Invited research presentations
‘Science Fiction and the Anthropocene’, Friedrich-Alexander Universität Erlangen-Nürnberg, Germany, 7 June 2018

Conference papers
‘It’s the Climate, Stupid: the Anthropocene Unconscious of Paul Kingsnorth’s The Wake’, Gravity Assist: Speculative Change in Literature, Film and Art, University of Split, Croatia, 14–15 September 2018

I was also allowed out in public to hang out with Mike Hodges for the weekend at the Cinema Rediscovered festival at the Watershed in Bristol in July, and to introduce with him an incredibly rare midnight screening of the never-released director’s cut of Terminal Man (which is very judiciously a fraction shorter and even better than the released version). And back in March, John Timberlake invited me to be part of a panel at London Review Bookshop discussing Landscape and the Science Fiction Imaginary, which is also the title of his new book.

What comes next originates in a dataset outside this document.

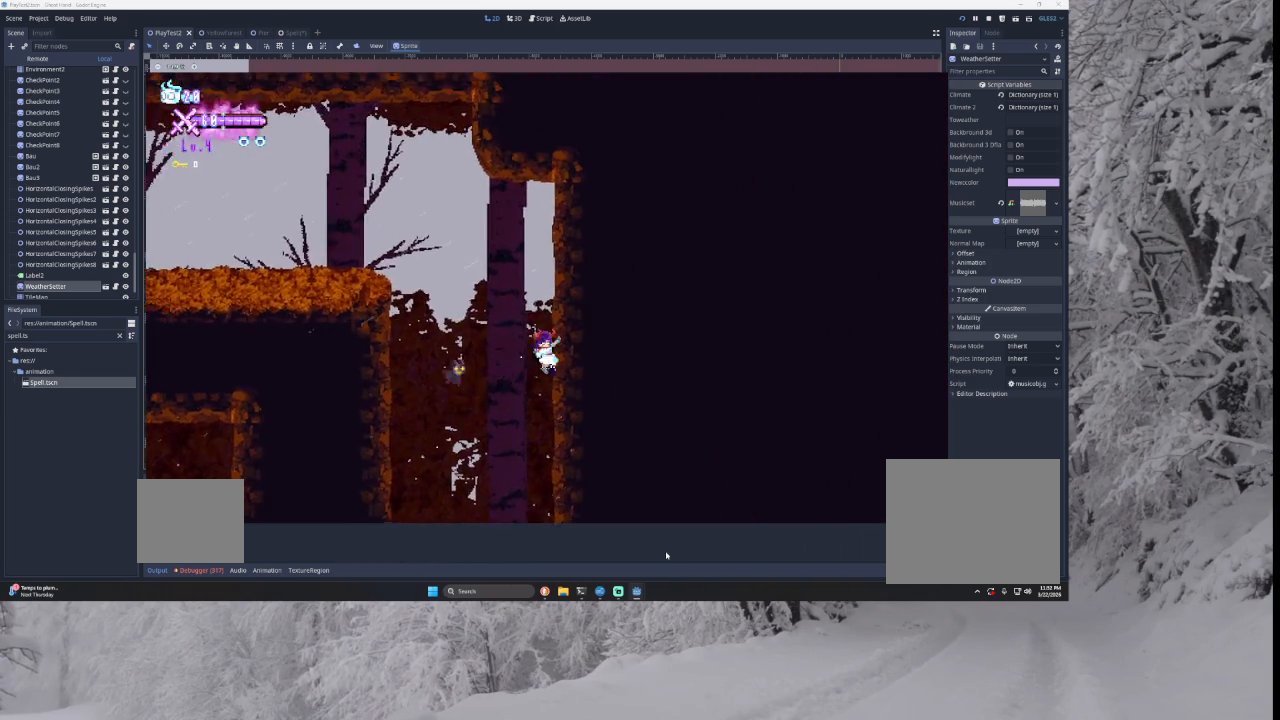
{"buttons": ["TRIANGLE"], "left_stick": "left", "right_stick": "center", "events": [[33, "TRIANGLE", "down"], [167, "left_stick", "left"]]}
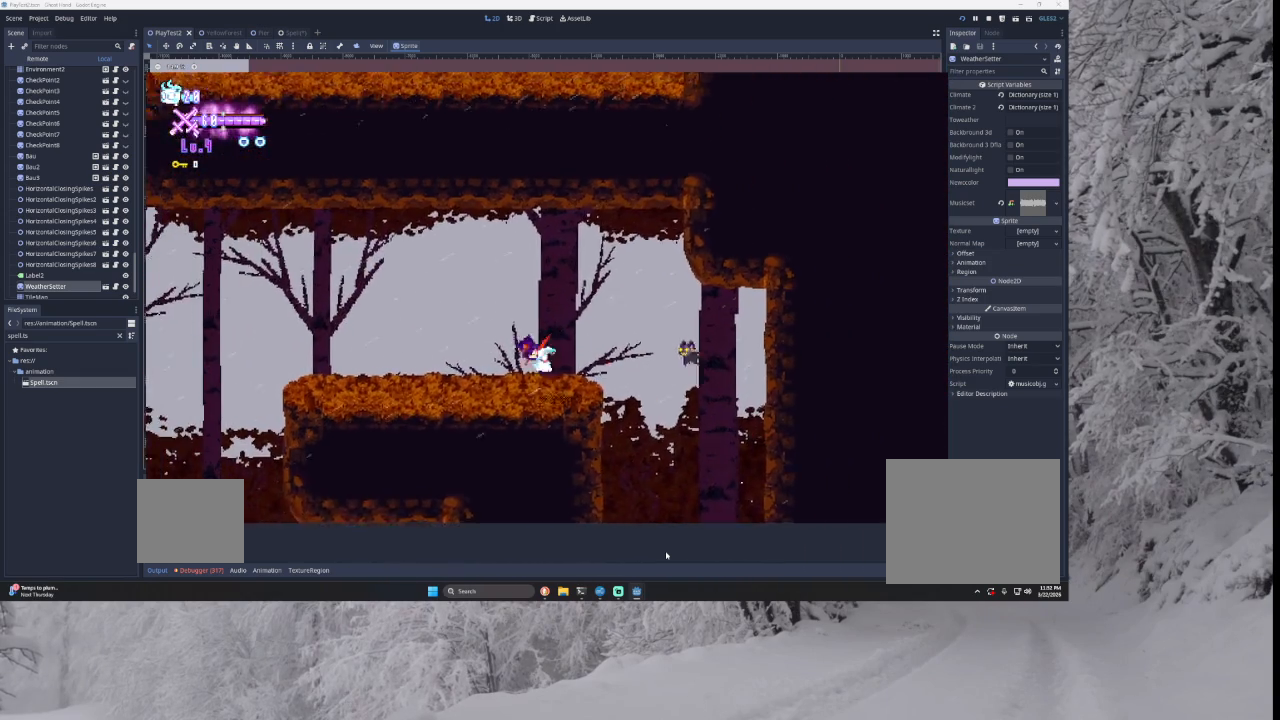
{"buttons": [], "left_stick": "left", "right_stick": "center", "events": [[67, "TRIANGLE", "up"]]}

I put in my second of three years as a jury member for The Science Fiction Research Association’s Pilgrim Lifetime Achievement Award for Critical Contributions to the Study of Science Fiction and Fantasy, which this year went to Carl Freedman.

And I gave a long interview for the Open University’s course materials on Ursula Le Guin’s The Dispossessed, which none of you will ever see (unless you sign up for the course).

Oh, and I turned 50. Which was nice.